Steinberg, who also is chair of the Senate's Rules Committee, wrote a letter last week to Ass. Henry Perea that he was refusing to schedule a hearing on Perea's AB 69, which would have added a critical three-year delay to the scheduled Jan. 1 inclusion of transportation fuels to the state's cap and trade program under AB 32. It's a particularly blunt letter, well worth reading, here.
AB 32 requires the Air Resources Board (ARB to) develop a Scoping Plan which lays out California’s strategy for meeting the goals. On Jan. 1, 2015, greenhouse gas (GHG) emissions from transportation fuels are going to be subject to the California Air Resources Board (CARB) cap-and-trade program. This will probably cause an immediate jump in prices at the pump.
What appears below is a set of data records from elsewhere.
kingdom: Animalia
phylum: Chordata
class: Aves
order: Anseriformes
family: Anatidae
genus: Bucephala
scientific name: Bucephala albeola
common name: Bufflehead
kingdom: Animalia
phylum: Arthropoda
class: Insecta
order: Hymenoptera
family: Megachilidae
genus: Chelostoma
There are various estimates for how much the price spike will be, but an increase of about fifteen cents per gallon is likely and a much larger price hike is possible. A Scoping Plan must be updated every five years. In December 2008, the Board approved the initial Scoping Plan, which included a suite of measures to sharply cut greenhouse gas (GHG) emissions. In May 2014, ARB approved the First Update to the Climate Change Scoping Plan (Update), which builds upon the initial Scoping Plan with new strategies and recommendations. The Update highlights California’s progress toward meeting the near-term 2020 GHG emission reduction goals, highlights the latest climate change science and provides direction on how to achieve long-term emission reduction goal described in Executive Order S-3-05.
Reductions in GHG emissions will come from virtually all sectors of the economy and will be accomplished from a combination of policies, planning, direct regulations, market approaches, incentives and voluntary efforts. These efforts target GHG emission reductions from cars and trucks, electricity production, fuels, and other sources.
There appears to be an inexorable march away from gasoline and diesel as state politicians work with environmentalists to stop fossil fuel production in California at "political gunpoint" toward renewable energy resources. This includes efforts in San Benito and Santa Barbara counties to limit or stop oil production by ballot box initiatives.